When you sit down in a small, family-run trattoria in Palermo, something like Trattoria Family Michele & Iolanda, expect to have the freedom of choice snatched away from you. You’ll enjoy whatever plate you’re given to eat, but you won’t have much say in what that plate is.
Thinking about Sicilian food nearly always sets the stomach to growling. Perfectly-baked pizzas, al dente pasta smothered in a rich ragú, fried arancine, swordfish filets, cannoli, pani c’a meusa. Mmmmm… Hold on, wait just a second. That last one, I don’t recognize that. “Oh no? Well then, my friend, we must educate you. Pani c’a meusa!”
The first time I saw someone walking down the street in Palermo, eating ice cream in a bun, I thought, “What a weirdo”.
The second time I saw it, I thought, “Is this some sort of crazy Sicilian specialty?”
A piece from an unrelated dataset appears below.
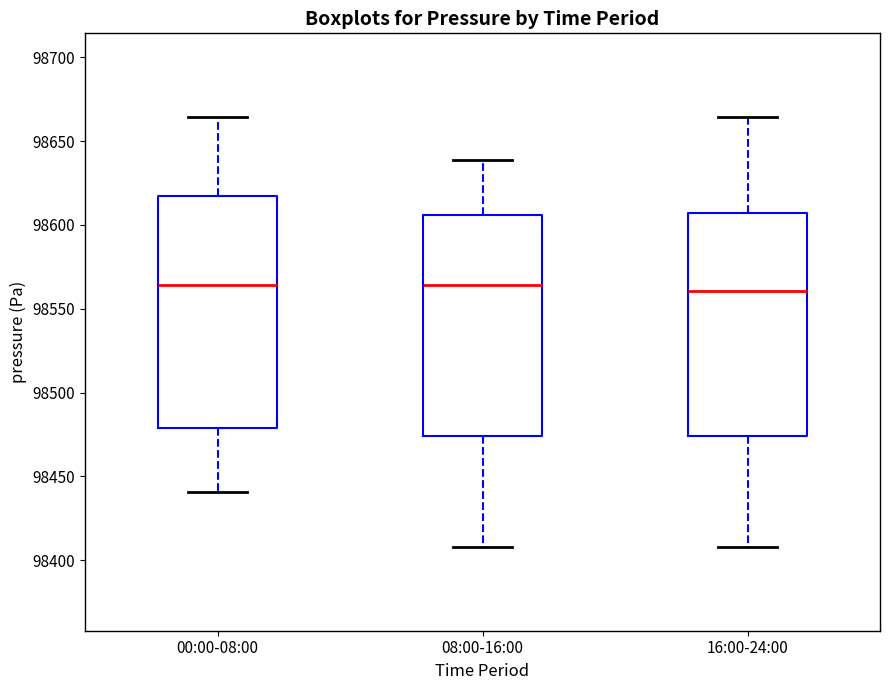

Where does the upper whisker of the box for 00:00-08:00 end on the y-axis? The values are not printed on the chart, so give them approximately, as read against the axis.

98665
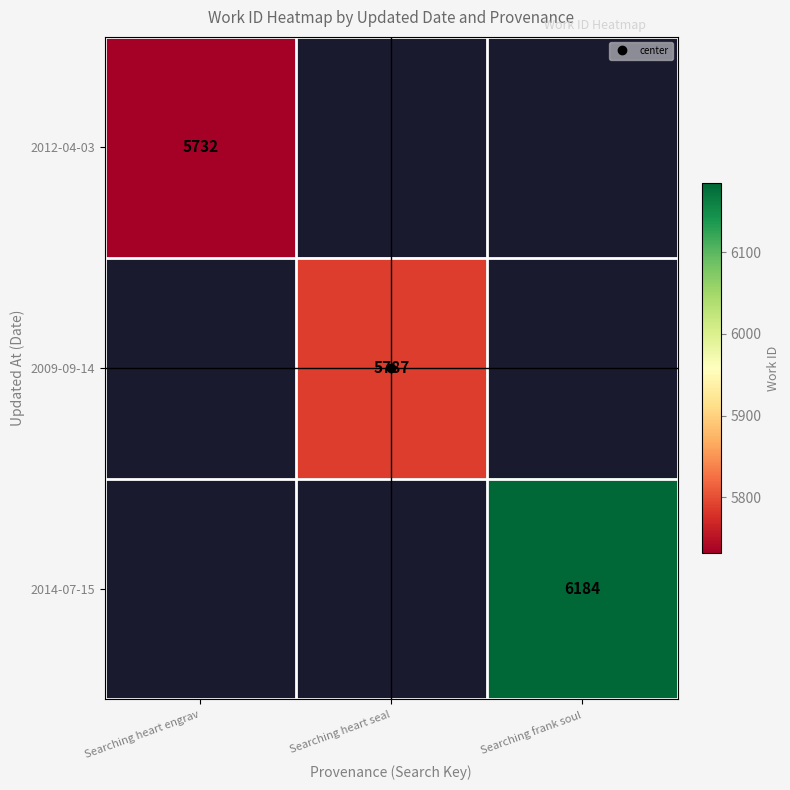

Rank the series by their maximum value, from lowest to highest.

2012-04-03, 2009-09-14, 2014-07-15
The third time I saw it, I thought, “That looks delicious”.
And the fourth time I saw someone eating ice cream in a bun, it was because I spotted my own blissful reflection in a storefront window.
Reading that one of Palermo’s favorite dishes is pasta con le sarde, spaghetti with sardines and fennel, didn’t exactly set my stomach on fire with unquenchable desire. But after seeing plate after plate being ordered at Ristorante Amato, near the Teatro Massimo, I figured there must be something to it. So I hopped on the bandwagon and ordered my first ever pasta/sardine/fennel dish. And it won’t be my last.
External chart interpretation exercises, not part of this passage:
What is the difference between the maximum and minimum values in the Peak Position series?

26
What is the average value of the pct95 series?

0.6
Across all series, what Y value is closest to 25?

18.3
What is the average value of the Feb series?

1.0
On the streets of Palermo, the only things which stick out more than the ancient palaces are big Sicilian bellies. The sight of obese men puttering around on Vespas is a daily amusement, and even many of the toddlers have a few pounds on me. Of course, it’s all perfectly understandable. Along with pizza, pasta and ice cream, Sicilians turn out to be masters of fried food.